Goal of the exercise: Rewrite the text of the records below, substituting "planners" for every "strategists" and keeping everything else the same. Omit the pictures.

Data for this task:
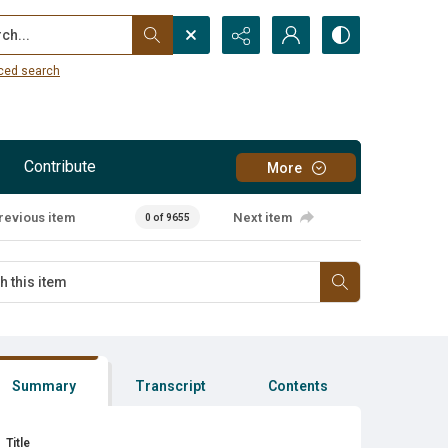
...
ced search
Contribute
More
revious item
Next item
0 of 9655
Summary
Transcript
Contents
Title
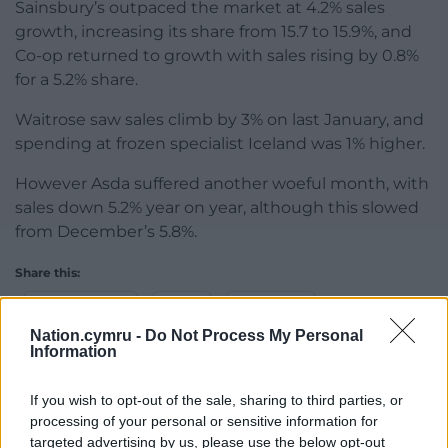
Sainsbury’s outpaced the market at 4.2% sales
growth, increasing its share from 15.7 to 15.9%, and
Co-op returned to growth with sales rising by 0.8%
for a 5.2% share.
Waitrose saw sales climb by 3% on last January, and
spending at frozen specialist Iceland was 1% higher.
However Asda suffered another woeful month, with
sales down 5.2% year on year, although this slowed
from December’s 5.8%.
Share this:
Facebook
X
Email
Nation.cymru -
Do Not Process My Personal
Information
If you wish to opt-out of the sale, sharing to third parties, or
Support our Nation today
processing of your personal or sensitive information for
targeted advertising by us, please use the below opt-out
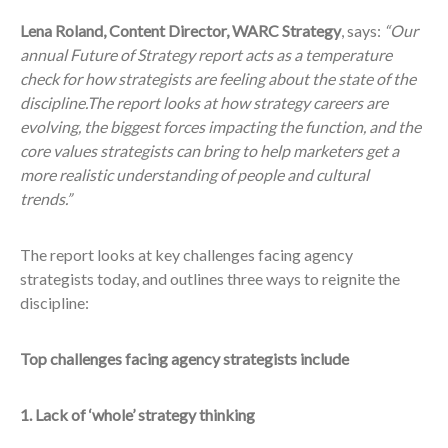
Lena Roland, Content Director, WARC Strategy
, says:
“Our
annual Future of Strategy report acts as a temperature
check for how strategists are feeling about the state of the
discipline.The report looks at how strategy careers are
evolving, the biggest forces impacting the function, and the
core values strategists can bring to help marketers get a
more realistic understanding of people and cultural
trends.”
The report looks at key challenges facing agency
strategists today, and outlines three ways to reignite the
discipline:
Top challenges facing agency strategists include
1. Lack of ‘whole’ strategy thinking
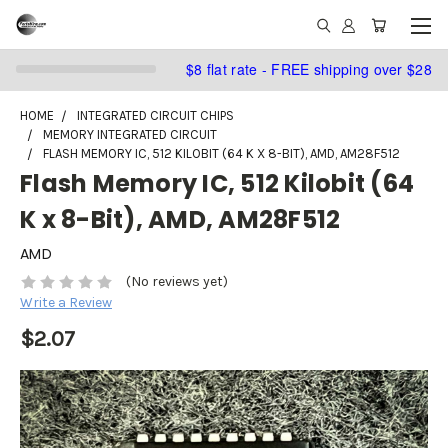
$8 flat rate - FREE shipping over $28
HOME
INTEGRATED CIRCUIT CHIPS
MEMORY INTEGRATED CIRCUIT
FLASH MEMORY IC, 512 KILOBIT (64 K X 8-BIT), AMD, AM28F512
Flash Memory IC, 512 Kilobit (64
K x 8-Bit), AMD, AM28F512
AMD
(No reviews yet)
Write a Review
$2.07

Output for this exercise:
...
ced search
Contribute
More
revious item
Next item
0 of 9655
Summary
Transcript
Contents
Title
Sainsbury’s outpaced the market at 4.2% sales
growth, increasing its share from 15.7 to 15.9%, and
Co-op returned to growth with sales rising by 0.8%
for a 5.2% share.
Waitrose saw sales climb by 3% on last January, and
spending at frozen specialist Iceland was 1% higher.
However Asda suffered another woeful month, with
sales down 5.2% year on year, although this slowed
from December’s 5.8%.
Share this:
Facebook
X
Email
Nation.cymru -
Do Not Process My Personal
Information
If you wish to opt-out of the sale, sharing to third parties, or
Support our Nation today
processing of your personal or sensitive information for
targeted advertising by us, please use the below opt-out
Lena Roland, Content Director, WARC Strategy
, says:
“Our
annual Future of Strategy report acts as a temperature
check for how planners are feeling about the state of the
discipline.The report looks at how strategy careers are
evolving, the biggest forces impacting the function, and the
core values planners can bring to help marketers get a
more realistic understanding of people and cultural
trends.”
The report looks at key challenges facing agency
planners today, and outlines three ways to reignite the
discipline:
Top challenges facing agency planners include
1. Lack of ‘whole’ strategy thinking
$8 flat rate - FREE shipping over $28
HOME
INTEGRATED CIRCUIT CHIPS
MEMORY INTEGRATED CIRCUIT
FLASH MEMORY IC, 512 KILOBIT (64 K X 8-BIT), AMD, AM28F512
Flash Memory IC, 512 Kilobit (64
K x 8-Bit), AMD, AM28F512
AMD
(No reviews yet)
Write a Review
$2.07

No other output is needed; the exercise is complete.